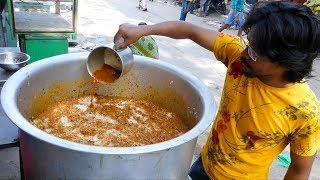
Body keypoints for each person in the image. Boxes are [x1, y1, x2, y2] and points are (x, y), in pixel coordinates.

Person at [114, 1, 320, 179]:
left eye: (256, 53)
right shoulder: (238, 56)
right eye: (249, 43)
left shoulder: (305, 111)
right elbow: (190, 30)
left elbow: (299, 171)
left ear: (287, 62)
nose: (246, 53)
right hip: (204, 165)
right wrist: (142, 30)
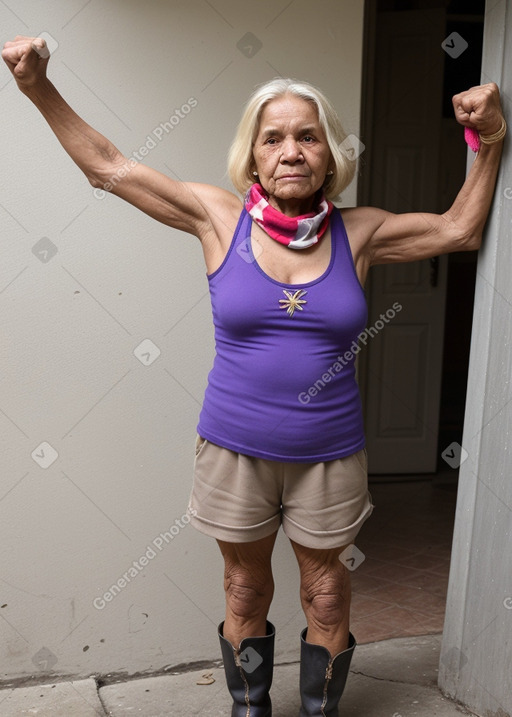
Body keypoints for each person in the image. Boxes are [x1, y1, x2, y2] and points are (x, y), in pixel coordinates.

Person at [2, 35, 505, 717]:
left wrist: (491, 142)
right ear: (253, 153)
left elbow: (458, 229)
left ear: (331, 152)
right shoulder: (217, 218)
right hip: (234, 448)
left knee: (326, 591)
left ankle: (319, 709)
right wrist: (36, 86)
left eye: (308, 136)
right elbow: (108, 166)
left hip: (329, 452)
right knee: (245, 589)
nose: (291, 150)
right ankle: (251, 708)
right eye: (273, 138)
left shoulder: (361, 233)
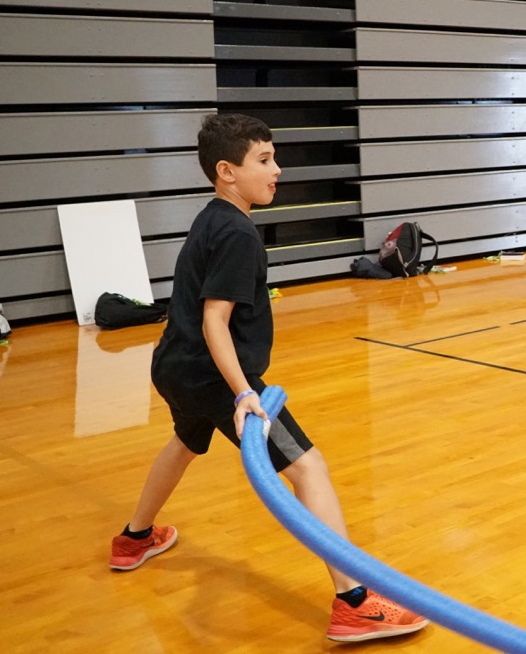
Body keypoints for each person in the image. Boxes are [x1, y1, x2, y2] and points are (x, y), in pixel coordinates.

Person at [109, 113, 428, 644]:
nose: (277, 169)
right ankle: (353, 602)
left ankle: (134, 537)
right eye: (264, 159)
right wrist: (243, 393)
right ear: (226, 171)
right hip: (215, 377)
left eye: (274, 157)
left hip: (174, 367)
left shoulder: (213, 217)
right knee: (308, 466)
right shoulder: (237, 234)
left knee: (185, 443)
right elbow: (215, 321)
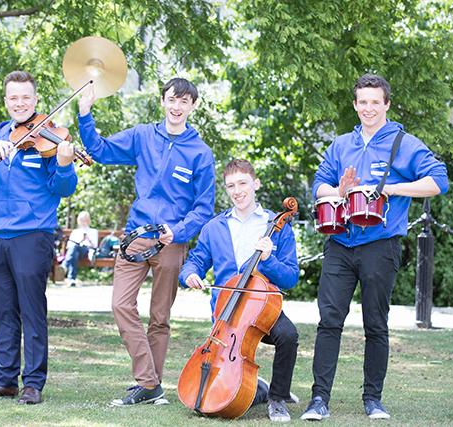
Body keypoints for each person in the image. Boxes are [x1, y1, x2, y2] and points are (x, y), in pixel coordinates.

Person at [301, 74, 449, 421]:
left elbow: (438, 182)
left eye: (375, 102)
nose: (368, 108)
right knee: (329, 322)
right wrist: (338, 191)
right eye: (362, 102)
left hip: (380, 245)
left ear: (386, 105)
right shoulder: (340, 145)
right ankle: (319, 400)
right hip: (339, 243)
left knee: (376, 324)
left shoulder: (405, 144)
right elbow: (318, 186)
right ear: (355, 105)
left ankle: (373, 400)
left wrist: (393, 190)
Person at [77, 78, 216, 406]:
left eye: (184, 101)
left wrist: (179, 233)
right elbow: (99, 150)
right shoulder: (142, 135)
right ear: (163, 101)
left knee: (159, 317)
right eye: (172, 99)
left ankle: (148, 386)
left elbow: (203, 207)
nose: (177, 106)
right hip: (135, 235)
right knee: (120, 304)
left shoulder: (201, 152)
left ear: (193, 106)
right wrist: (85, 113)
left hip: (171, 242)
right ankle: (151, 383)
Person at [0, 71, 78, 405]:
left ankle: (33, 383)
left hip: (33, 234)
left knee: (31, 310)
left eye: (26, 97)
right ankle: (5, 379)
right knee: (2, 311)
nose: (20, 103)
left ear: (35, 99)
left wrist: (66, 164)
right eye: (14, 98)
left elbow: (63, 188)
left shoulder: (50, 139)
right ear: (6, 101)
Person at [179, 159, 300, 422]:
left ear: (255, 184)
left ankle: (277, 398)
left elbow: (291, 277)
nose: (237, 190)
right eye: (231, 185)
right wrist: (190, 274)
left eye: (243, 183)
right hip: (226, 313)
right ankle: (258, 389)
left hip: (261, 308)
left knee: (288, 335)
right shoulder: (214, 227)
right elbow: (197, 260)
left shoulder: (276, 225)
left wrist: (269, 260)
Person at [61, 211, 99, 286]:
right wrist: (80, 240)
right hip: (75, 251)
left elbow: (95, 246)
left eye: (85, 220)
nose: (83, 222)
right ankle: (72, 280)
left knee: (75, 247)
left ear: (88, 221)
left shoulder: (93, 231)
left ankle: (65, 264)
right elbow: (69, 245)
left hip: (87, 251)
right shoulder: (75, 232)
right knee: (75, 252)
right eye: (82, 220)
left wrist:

──────

> **Goal of the exercise**
The required answer is each line of the data in which the word "nose" appears.

> **Response below**
nose: (246, 53)
nose: (291, 150)
nose: (277, 169)
nose: (368, 108)
nose: (177, 106)
nose: (20, 103)
nose: (237, 190)
nose: (83, 222)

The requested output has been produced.